The roster of former Goldpanners is a Who's Who: Tom Seaver, Barry Bonds, Dave Winfield, Harold Reynolds, Alvin Davis, Phil Stephenson, Joe Magrane, Dave Kingman, Rick Monday and Mike Boddicker.
Dennis and NBC brass crossed swords in 1981, so the Goldpanners either went to other tournaments or held their own for 15 years.
During the interim, Dennis formed the Alaska Baseball League. He traveled to Anchorage and Kenai and Palmer and helped start teams like his own. Six clubs are in the circuit, and to heighten competition, league bylaws allow only the top two teams to compete here. "I'm not trying to brag, but if we sent all six teams we'd all but take over the NBC World Series," he said.

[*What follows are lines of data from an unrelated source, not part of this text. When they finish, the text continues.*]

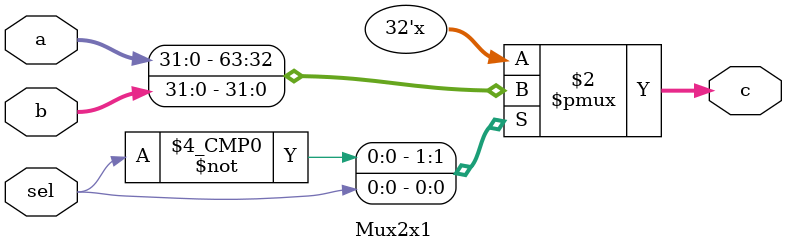
<source format=v>
module Mux2x1 #(parameter nbit=32)(
    input sel,
    input [nbit-1:0] a,b,
    output reg [nbit-1:0] c
);

always @(*) begin
    case(sel)
    1'b0:c <= a;   //choose from register file
    1'b1:c <= b;   //choose from sign extend 
    default : c <= 0 ;
    endcase
end
endmodule
</source>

Fairbanks came back to Wichita only after the Anchorage Glacier Pilots won their fifth crown, equalling Fairbanks. The Goldpanners won in 2002, "Our best win since we beat Anchorage (8-3) in the championship game," Dennis beamed, fingering the 2002 World Series ring he wears.
Dennis retired in 1998 from his 19-year day job as manager for Arctic Slope Regional Corporation. He and Ann moved to San Diego but still Don treks to Fairbanks in May to start the summer team. "There's a new generation out there now, and we do so much with the Internet www.goldpanners.com . It actually takes two people to do the job I did," he said. "That's because we're into to Pay Per View for our games and (youngest son) Scott is heading up that operation. It's great because (PPV) will end up paying for our whole program someday." And so, except for that elusive Chieftains loss Friday, Donald Anson Dennis has had it all: a great marriage, four wonderful children and a sports career that brought him to the zenith of amateur baseball.